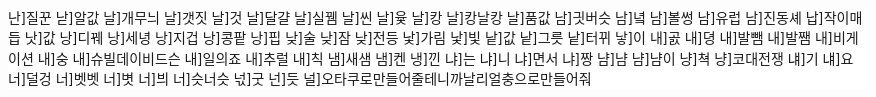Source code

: 난]질꾼
낟]알값
날]개무늬
날]갯짓
날]것
날]달걀
날]실뀀
날]씬
날]윷
날]캉
날]캉날캉
날]품값
남]긧버슷
남]녘
남]볼썽
남]유럽
남]진동셰
납]작이매듭
낫]값
낭]디꿰
낭]세녕
낭]지겁
낭]콩팥
낭]핍
낮]술
낮]잠
낮]전등
낯]가림
낯]빛
낱]값
낱]그릇
낱]터뀌
낳]이
내]곬
내]뎡
내]발뺌
내]발쨈
내]비게이션
내]숭
내]슈빌데이비드슨
내]일의죠
내]추럴
내]칙
냄]새샘
냄]켄
냉]낀
냐]는
냐]니
냐]면서
냐]짱
냠]냠
냠]냠이
냥]쳑
냥]코대전쟁
냬]기
냬]요
너]덜겅
너]벳벳
너]볏
너]븨
너]슷너슷
넋]굿
넌]듯
널]오타쿠로만들어줄테니까날리얼충으로만들어줘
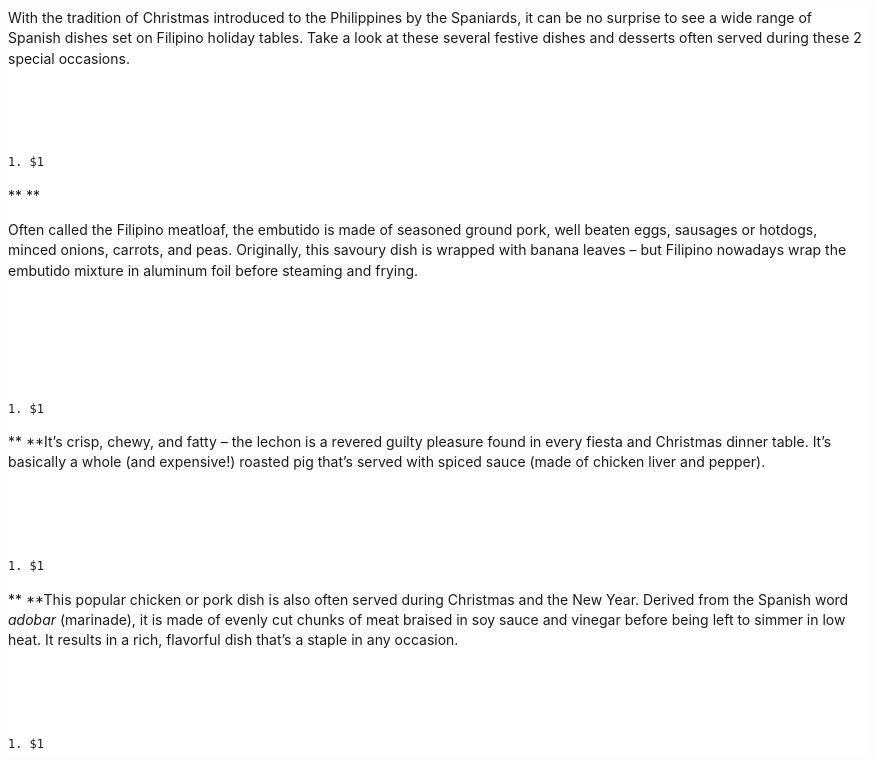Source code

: With the tradition of Christmas introduced to the Philippines by the Spaniards, it can be no surprise to see a wide range of Spanish dishes set on Filipino holiday tables. Take a look at these several festive dishes and desserts often served during these 2 special occasions.

&nbsp;

<iframe src="https://www.instagram.com/p/BdGn3bKH8Ok/embed" frameborder="0" scrolling="no" allowtransparency="true"></iframe>

&nbsp;

 	1. $1

** **

Often called the Filipino meatloaf, the embutido is made of seasoned ground pork, well beaten eggs, sausages or hotdogs, minced onions, carrots, and peas. Originally, this savoury dish is wrapped with banana leaves – but Filipino nowadays wrap the embutido mixture in aluminum foil before steaming and frying.

&nbsp;

<iframe src="https://www.instagram.com/p/BdJu09oF6eZ/embed" frameborder="0" scrolling="no" allowtransparency="true"></iframe>

&nbsp;

<iframe src="https://www.instagram.com/p/BdKU6_cDnuI/embed" frameborder="0" scrolling="no" allowtransparency="true"></iframe>

&nbsp;

 	1. $1

** **It’s crisp, chewy, and fatty – the lechon is a revered guilty pleasure found in every fiesta and Christmas dinner table. It’s basically a whole (and expensive!) roasted pig that’s served with spiced sauce (made of chicken liver and pepper).

&nbsp;

<iframe src="https://www.instagram.com/p/BbPc96gnAHs/embed" frameborder="0" scrolling="no" allowtransparency="true"></iframe>

&nbsp;

 	1. $1

** **This popular chicken or pork dish is also often served during Christmas and the New Year. Derived from the Spanish word *adobar* (marinade), it is made of evenly cut chunks of meat braised in soy sauce and vinegar before being left to simmer in low heat. It results in a rich, flavorful dish that’s a staple in any occasion.

&nbsp;

<iframe src="https://www.instagram.com/p/BOXBqB_gZDy/embed" frameborder="0" scrolling="no" allowtransparency="true"></iframe>

&nbsp;

 	1. $1
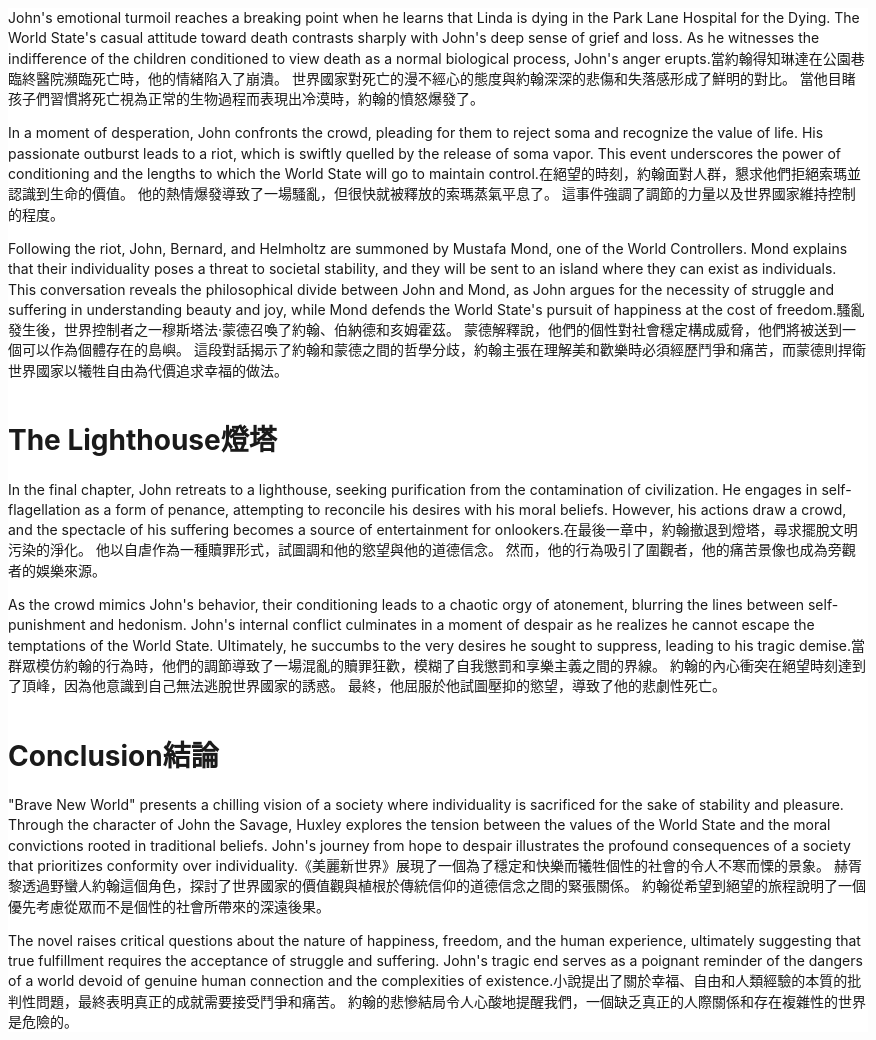 John's emotional turmoil reaches a breaking point when he learns that Linda is dying in the Park Lane Hospital for the Dying. The World State's casual attitude toward death contrasts sharply with John's deep sense of grief and loss. As he witnesses the indifference of the children conditioned to view death as a normal biological process, John's anger erupts.當約翰得知琳達在公園巷臨終醫院瀕臨死亡時，他的情緒陷入了崩潰。 世界國家對死亡的漫不經心的態度與約翰深深的悲傷和失落感形成了鮮明的對比。 當他目睹孩子們習慣將死亡視為正常的生物過程而表現出冷漠時，約翰的憤怒爆發了。

In a moment of desperation, John confronts the crowd, pleading for them to reject soma and recognize the value of life. His passionate outburst leads to a riot, which is swiftly quelled by the release of soma vapor. This event underscores the power of conditioning and the lengths to which the World State will go to maintain control.在絕望的時刻，約翰面對人群，懇求他們拒絕索瑪並認識到生命的價值。 他的熱情爆發導致了一場騷亂，但很快就被釋放的索瑪蒸氣平息了。 這事件強調了調節的力量以及世界國家維持控制的程度。

Following the riot, John, Bernard, and Helmholtz are summoned by Mustafa Mond, one of the World Controllers. Mond explains that their individuality poses a threat to societal stability, and they will be sent to an island where they can exist as individuals. This conversation reveals the philosophical divide between John and Mond, as John argues for the necessity of struggle and suffering in understanding beauty and joy, while Mond defends the World State's pursuit of happiness at the cost of freedom.騷亂發生後，世界控制者之一穆斯塔法·蒙德召喚了約翰、伯納德和亥姆霍茲。 蒙德解釋說，他們的個性對社會穩定構成威脅，他們將被送到一個可以作為個體存在的島嶼。 這段對話揭示了約翰和蒙德之間的哲學分歧，約翰主張在理解美和歡樂時必須經歷鬥爭和痛苦，而蒙德則捍衛世界國家以犧牲自由為代價追求幸福的做法。

# The Lighthouse燈塔

In the final chapter, John retreats to a lighthouse, seeking purification from the contamination of civilization. He engages in self-flagellation as a form of penance, attempting to reconcile his desires with his moral beliefs. However, his actions draw a crowd, and the spectacle of his suffering becomes a source of entertainment for onlookers.在最後一章中，約翰撤退到燈塔，尋求擺脫文明污染的淨化。 他以自虐作為一種贖罪形式，試圖調和他的慾望與他的道德信念。 然而，他的行為吸引了圍觀者，他的痛苦景像也成為旁觀者的娛樂來源。

As the crowd mimics John's behavior, their conditioning leads to a chaotic orgy of atonement, blurring the lines between self-punishment and hedonism. John's internal conflict culminates in a moment of despair as he realizes he cannot escape the temptations of the World State. Ultimately, he succumbs to the very desires he sought to suppress, leading to his tragic demise.當群眾模仿約翰的行為時，他們的調節導致了一場混亂的贖罪狂歡，模糊了自我懲罰和享樂主義之間的界線。 約翰的內心衝突在絕望時刻達到了頂峰，因為他意識到自己無法逃脫世界國家的誘惑。 最終，他屈服於他試圖壓抑的慾望，導致了他的悲劇性死亡。

# Conclusion結論

"Brave New World" presents a chilling vision of a society where individuality is sacrificed for the sake of stability and pleasure. Through the character of John the Savage, Huxley explores the tension between the values of the World State and the moral convictions rooted in traditional beliefs. John's journey from hope to despair illustrates the profound consequences of a society that prioritizes conformity over individuality.《美麗新世界》展現了一個為了穩定和快樂而犧牲個性的社會的令人不寒而慄的景象。 赫胥黎透過野蠻人約翰這個角色，探討了世界國家的價值觀與植根於傳統信仰的道德信念之間的緊張關係。 約翰從希望到絕望的旅程說明了一個優先考慮從眾而不是個性的社會所帶來的深遠後果。

The novel raises critical questions about the nature of happiness, freedom, and the human experience, ultimately suggesting that true fulfillment requires the acceptance of struggle and suffering. John's tragic end serves as a poignant reminder of the dangers of a world devoid of genuine human connection and the complexities of existence.小說提出了關於幸福、自由和人類經驗的本質的批判性問題，最終表明真正的成就需要接受鬥爭和痛苦。 約翰的悲慘結局令人心酸地提醒我們，一個缺乏真正的人際關係和存在複雜性的世界是危險的。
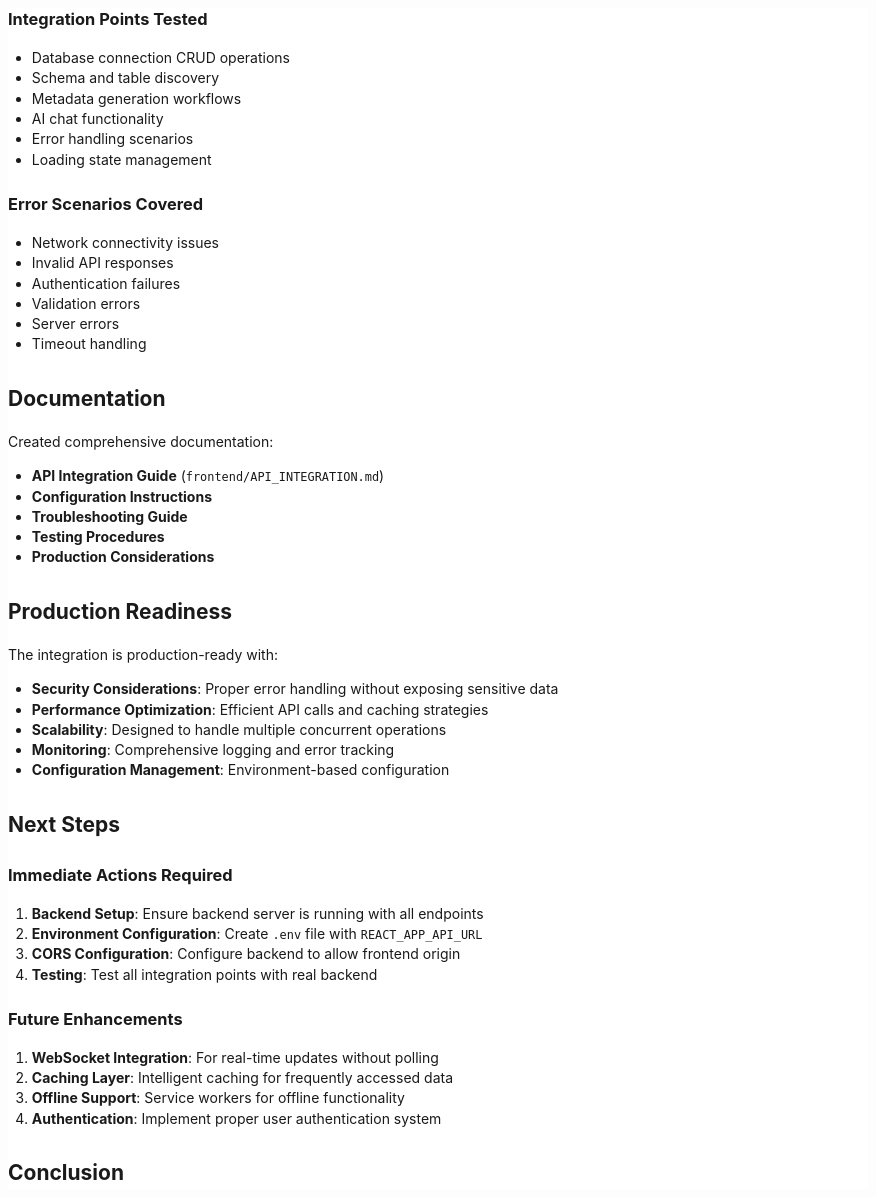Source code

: ### Integration Points Tested
- Database connection CRUD operations
- Schema and table discovery
- Metadata generation workflows
- AI chat functionality
- Error handling scenarios
- Loading state management

### Error Scenarios Covered
- Network connectivity issues
- Invalid API responses
- Authentication failures
- Validation errors
- Server errors
- Timeout handling

## Documentation

Created comprehensive documentation:
- **API Integration Guide** (`frontend/API_INTEGRATION.md`)
- **Configuration Instructions**
- **Troubleshooting Guide**
- **Testing Procedures**
- **Production Considerations**

## Production Readiness

The integration is production-ready with:
- **Security Considerations**: Proper error handling without exposing sensitive data
- **Performance Optimization**: Efficient API calls and caching strategies
- **Scalability**: Designed to handle multiple concurrent operations
- **Monitoring**: Comprehensive logging and error tracking
- **Configuration Management**: Environment-based configuration

## Next Steps

### Immediate Actions Required
1. **Backend Setup**: Ensure backend server is running with all endpoints
2. **Environment Configuration**: Create `.env` file with `REACT_APP_API_URL`
3. **CORS Configuration**: Configure backend to allow frontend origin
4. **Testing**: Test all integration points with real backend

### Future Enhancements
1. **WebSocket Integration**: For real-time updates without polling
2. **Caching Layer**: Intelligent caching for frequently accessed data
3. **Offline Support**: Service workers for offline functionality
4. **Authentication**: Implement proper user authentication system

## Conclusion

What you have to do >> Reproduce the records word for word, from the line that contains "## Production Readiness" through the end of the records.

Exercise response >>
## Production Readiness

The integration is production-ready with:
- **Security Considerations**: Proper error handling without exposing sensitive data
- **Performance Optimization**: Efficient API calls and caching strategies
- **Scalability**: Designed to handle multiple concurrent operations
- **Monitoring**: Comprehensive logging and error tracking
- **Configuration Management**: Environment-based configuration

## Next Steps

### Immediate Actions Required
1. **Backend Setup**: Ensure backend server is running with all endpoints
2. **Environment Configuration**: Create `.env` file with `REACT_APP_API_URL`
3. **CORS Configuration**: Configure backend to allow frontend origin
4. **Testing**: Test all integration points with real backend

### Future Enhancements
1. **WebSocket Integration**: For real-time updates without polling
2. **Caching Layer**: Intelligent caching for frequently accessed data
3. **Offline Support**: Service workers for offline functionality
4. **Authentication**: Implement proper user authentication system

## Conclusion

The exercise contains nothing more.